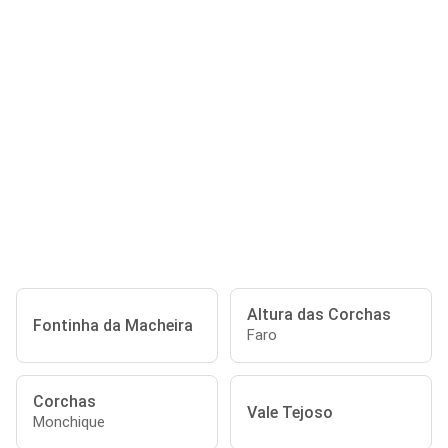
Altura das Corchas
Fontinha da Macheira
Faro
Corchas
Vale Tejoso
Monchique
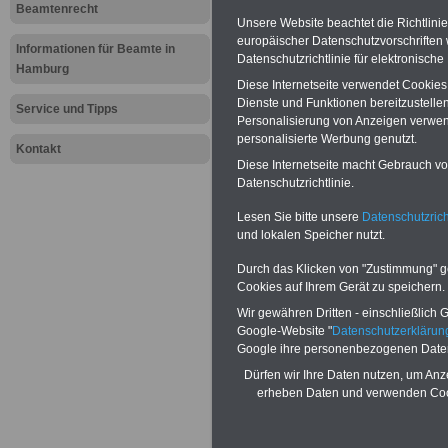
Beamtenrecht
Unsere Website beachtet die Richtlini
>>>Mehr Infos 
europäischer Datenschutzvorschrifte
Informationen für Beamte in
Datenschutzrichtlinie für elektronisch
Hamburg
Hamburg
Diese Internetseite verwendet Cookie
Dienste und Funktionen bereitzustell
Service und Tipps
Personalisierung von Anzeigen verwende
personalisierte Werbung genutzt.
Kontakt
Hamburg: B
Diese Internetseite macht Gebrauch von
Datenschutzrichtlinie.
und Besold
Lesen Sie bitte unsere
Datenschutzrich
01.02.2025 
und lokalen Speicher nutzt.
Durch das Klicken von "Zustimmung" geb
Cookies auf Ihrem Gerät zu speichern.
Wir gewähren Dritten - einschließlich Go
Google-Website "
Datenschutzerkläru
Hamburg
Google ihre personenbezogenen Date
Besoldungsrecht und Be
Anwärter/innen
Dürfen wir Ihre Daten nutzen, um Anz
erheben Daten und verwenden Cook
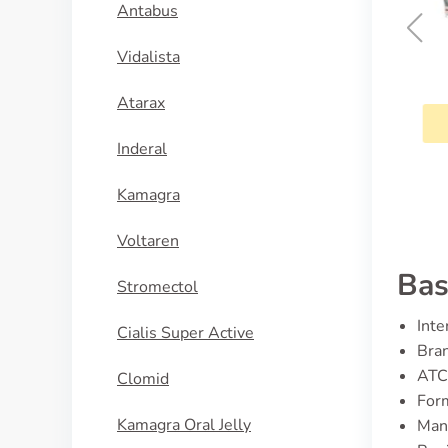
Antabus
Vidalista
Amimox
Atarax
KÖP NU
Inderal
Kamagra
Voltaren
Bas
Stromectol
Inte
Cialis Super Active
Bra
ATC
Clomid
Form
Kamagra Oral Jelly
Manu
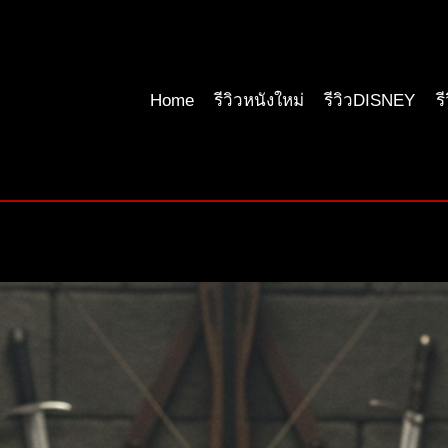
Home
รีวิวหนังใหม่
รีวิวDISNEY
ร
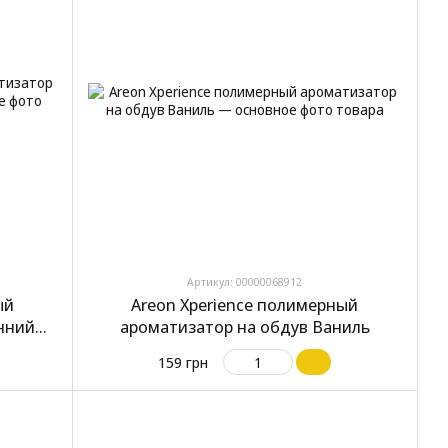
Артикул: 00000068912
ый
Areon Xperience полимерный
нний
ароматизатор на обдув Ваниль
159 грн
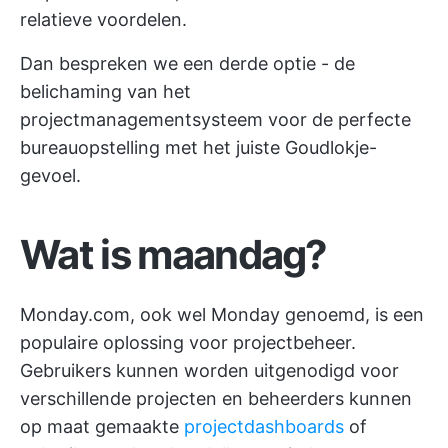
relatieve voordelen.
Dan bespreken we een derde optie - de
belichaming van het
projectmanagementsysteem voor de perfecte
bureauopstelling met het juiste Goudlokje-
gevoel.
Wat is maandag?
Monday.com, ook wel Monday genoemd, is een
populaire oplossing voor projectbeheer.
Gebruikers kunnen worden uitgenodigd voor
verschillende projecten en beheerders kunnen
op maat gemaakte
projectdashboards
of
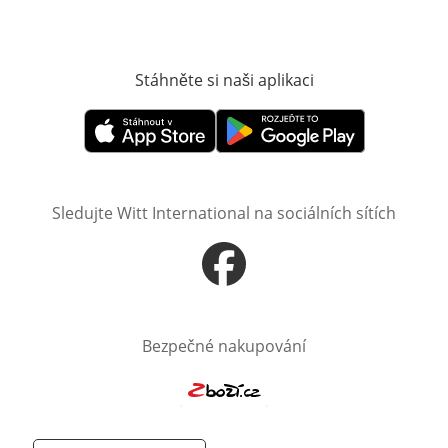
Stáhněte si naši aplikaci
Otevře v novém o
Otevře v novém okně
Otevře v novém okně
Sledujte Witt International na sociálních sítích
Otevře v novém okně
Bezpečné nakupování
Otevře v novém okně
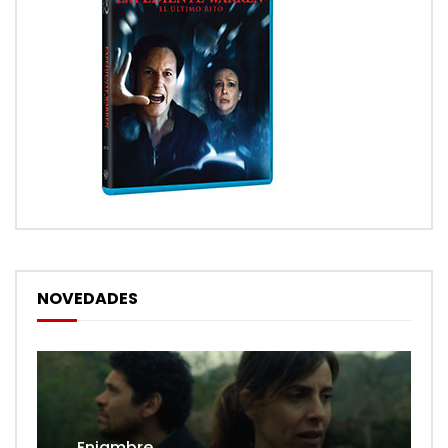
NOVEDADES
Enjambre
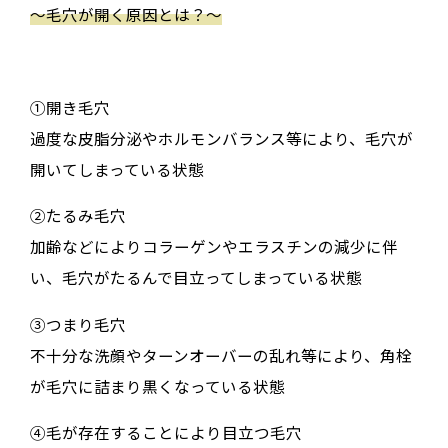
〜毛穴が開く原因とは？〜
①開き毛穴
過度な皮脂分泌やホルモンバランス等により、毛穴が
開いてしまっている状態
②たるみ毛穴
加齢などによりコラーゲンやエラスチンの減少に伴
い、毛穴がたるんで目立ってしまっている状態
③つまり毛穴
不十分な洗顔やターンオーバーの乱れ等により、角栓
が毛穴に詰まり黒くなっている状態
④毛が存在することにより目立つ毛穴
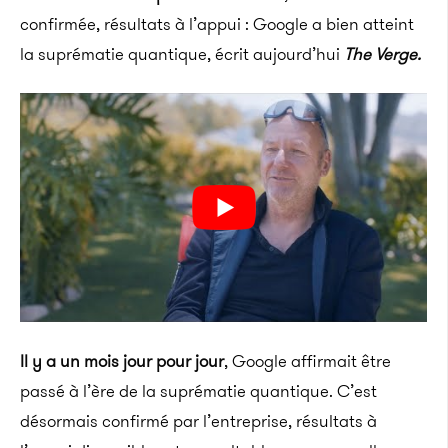
confirmée, résultats à l’appui : Google a bien atteint
la suprématie quantique, écrit aujourd’hui
The Verge.
Il y a un mois jour pour jour
, Google affirmait être
passé à l’ère de la suprématie quantique. C’est
désormais confirmé par l’entreprise, résultats à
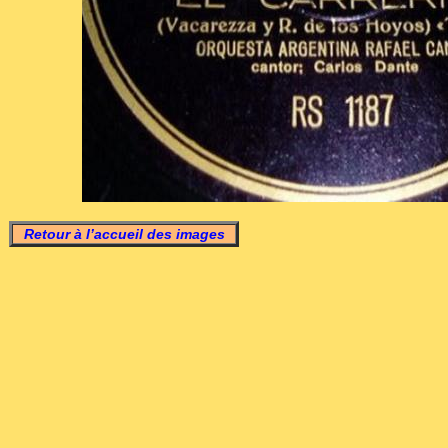
Retour à l’accueil des images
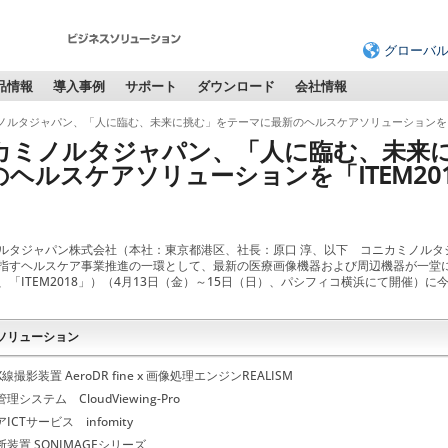
グローバ
品情報
導入事例
サポート
ダウンロード
会社情報
ノルタジャパン、「人に臨む、未来に挑む」をテーマに最新のヘルスケアソリューションを「IT
カミノルタジャパン、「人に臨む、未来
のヘルスケアソリューションを「ITEM20
ルタジャパン株式会社（本社：東京都港区、社長：原口 淳、以下 コニカミノルタ
指すヘルスケア事業推進の一環として、最新の医療画像機器および周辺機器が一堂に会する「I
、「ITEM2018」）（4月13日（金）～15日（日）、パシフィコ横浜にて開催）
ソリューション
撮影装置 AeroDR fine x 画像処理エンジンREALISM
システム CloudViewing-Pro
ICTサービス infomity
装置 SONIMAGEシリーズ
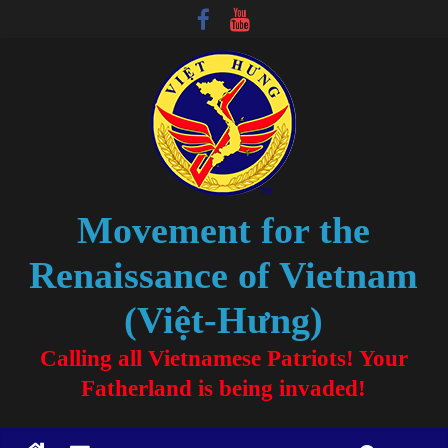
Movement for the
Renaissance of Vietnam
(Việt-Hưng)
Calling all Vietnamese Patriots! Your
Fatherland is being invaded!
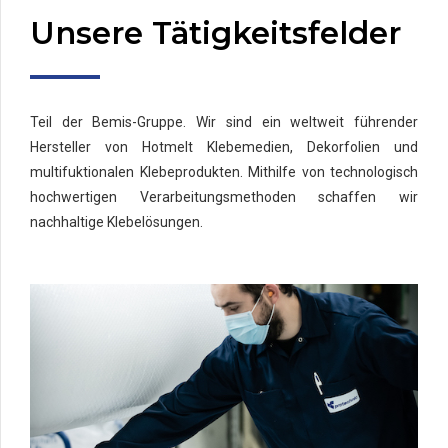
Unsere Tätigkeitsfelder
Teil der Bemis-Gruppe. Wir sind ein weltweit führender
Hersteller von Hotmelt Klebemedien, Dekorfolien und
multifuktionalen Klebeprodukten. Mithilfe von technologisch
hochwertigen Verarbeitungsmethoden schaffen wir
nachhaltige Klebelösungen.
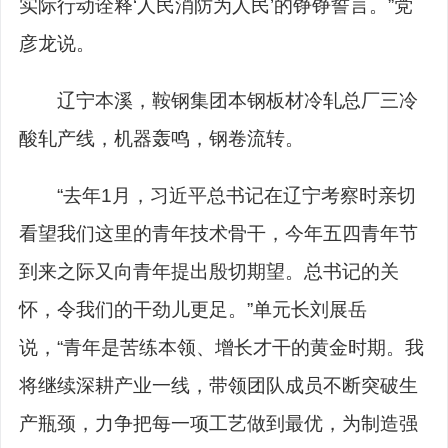
实际行动诠释‘人民消防为人民’的铮铮誓言。”党
彦龙说。
辽宁本溪，鞍钢集团本钢板材冷轧总厂三冷
酸轧产线，机器轰鸣，钢卷流转。
“去年1月，习近平总书记在辽宁考察时亲切
看望我们这里的青年技术骨干，今年五四青年节
到来之际又向青年提出殷切期望。总书记的关
怀，令我们的干劲儿更足。”单元长刘展岳
说，“青年是苦练本领、增长才干的黄金时期。我
将继续深耕产业一线，带领团队成员不断突破生
产瓶颈，力争把每一项工艺做到最优，为制造强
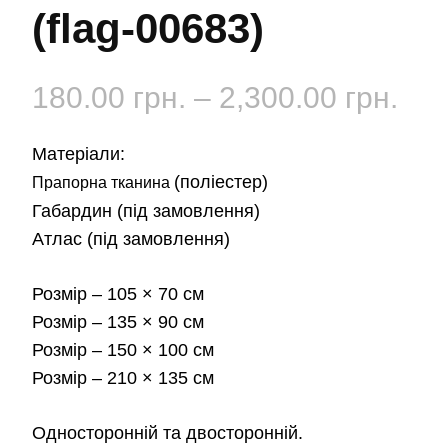
(flag-00683)
Діа
180.00
грн.
–
2,300.00
грн.
цін:
Матеріали:
від
(поліестер)
Прапорна тканина
Габардин
(під замовлення)
180
Атлас
(під замовлення)
до
Розмір
– 105 × 70 см
2,3
Розмір
– 135 × 90 см
Розмір
– 150 × 100 см
Розмір
– 210 × 135 см
Односторонній та двосторонній.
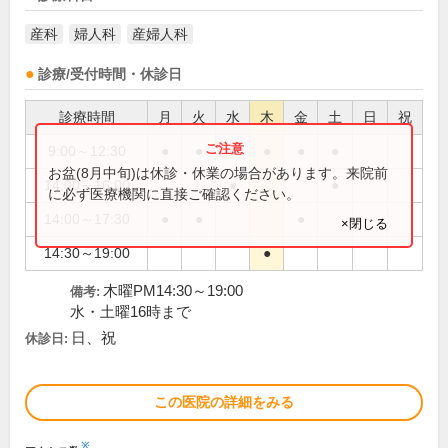
産科
婦人科
産婦人科
診療/受付時間・休診日
診療時間
月
火
水
木
金
土
日
祝
9:00～12:30
●
●
●
●
●
●
お盆(8月中旬)は休診・休業の場合があります。来院前
14:00～16:00
●
●
に必ず医療機関に直接ご確認ください。
14:00～17:30
●
●
●
×閉じる
14:30～19:00
●
木曜PM14:30～19:00
備考:
水・土曜16時まで
日、祝
休診日:
この医院の詳細をみる
※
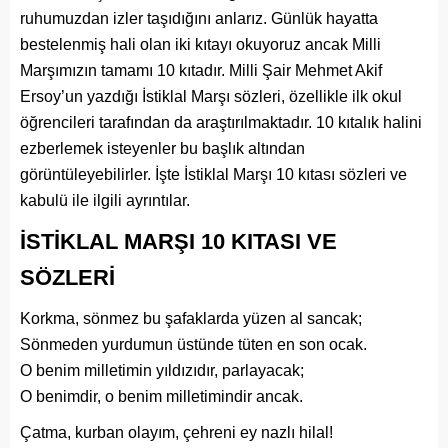
ruhumuzdan izler taşıdığını anlarız. Günlük hayatta
bestelenmiş hali olan iki kıtayı okuyoruz ancak Milli
Marşımızın tamamı 10 kıtadır. Milli Şair Mehmet Akif
Ersoy’un yazdığı İstiklal Marşı sözleri, özellikle ilk okul
öğrencileri tarafından da araştırılmaktadır. 10 kıtalık halini
ezberlemek isteyenler bu başlık altından
görüntüleyebilirler. İşte İstiklal Marşı 10 kıtası sözleri ve
kabulü ile ilgili ayrıntılar.
İSTİKLAL MARŞI 10 KITASI VE
SÖZLERİ
Korkma, sönmez bu şafaklarda yüzen al sancak;
Sönmeden yurdumun üstünde tüten en son ocak.
O benim milletimin yıldızıdır, parlayacak;
O benimdir, o benim milletimindir ancak.
Çatma, kurban olayım, çehreni ey nazlı hilal!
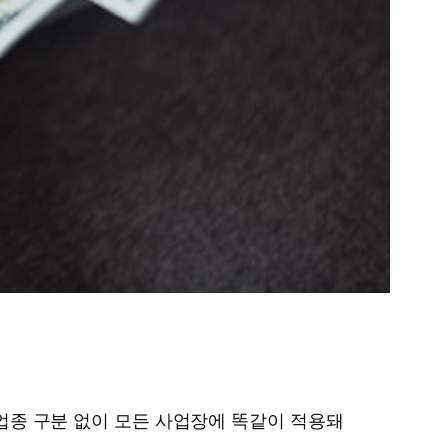
. 업종 구분 없이 모든 사업장에 똑같이 적용돼
.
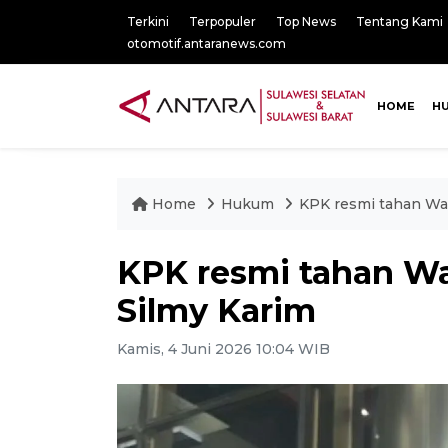
Terkini
Terpopuler
Top News
Tentang Kami
otomotif.antaranews.com
HOME
H
Home
Hukum
KPK resmi tahan Wak
KPK resmi tahan Wa
Silmy Karim
Kamis, 4 Juni 2026 10:04 WIB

————

(What you should do): Print the line above containing "Diese Internetseite verwendet Cookie", the line containing "verschillende projecten en beheerders kunnen", and everything between them, exactly as written. Pictures stay out.

(Answer):
Diese Internetseite verwendet Cookie
Dienste und Funktionen bereitzustell
Service und Tipps
Personalisierung von Anzeigen verwende
personalisierte Werbung genutzt.
Kontakt
Hamburg: B
Diese Internetseite macht Gebrauch von
Datenschutzrichtlinie.
und Besold
Lesen Sie bitte unsere
Datenschutzrich
01.02.2025 
und lokalen Speicher nutzt.
Durch das Klicken von "Zustimmung" geb
Cookies auf Ihrem Gerät zu speichern.
Wir gewähren Dritten - einschließlich Go
Google-Website "
Datenschutzerkläru
Hamburg
Google ihre personenbezogenen Date
Besoldungsrecht und Be
Anwärter/innen
Dürfen wir Ihre Daten nutzen, um Anz
erheben Daten und verwenden Cook
Antabus
Vidalista
Amimox
Atarax
KÖP NU
Inderal
Kamagra
Voltaren
Bas
Stromectol
Inte
Cialis Super Active
Bra
ATC
Clomid
Form
Kamagra Oral Jelly
Manu
Home
รีวิวหนังใหม่
รีวิวDISNEY
ร
Артикул: 00000068912
ый
Areon Xperience полимерный
нний
ароматизатор на обдув Ваниль
159 грн
relatieve voordelen.
Dan bespreken we een derde optie - de
belichaming van het
projectmanagementsysteem voor de perfecte
bureauopstelling met het juiste Goudlokje-
gevoel.
Wat is maandag?
Monday.com, ook wel Monday genoemd, is een
populaire oplossing voor projectbeheer.
Gebruikers kunnen worden uitgenodigd voor
verschillende projecten en beheerders kunnen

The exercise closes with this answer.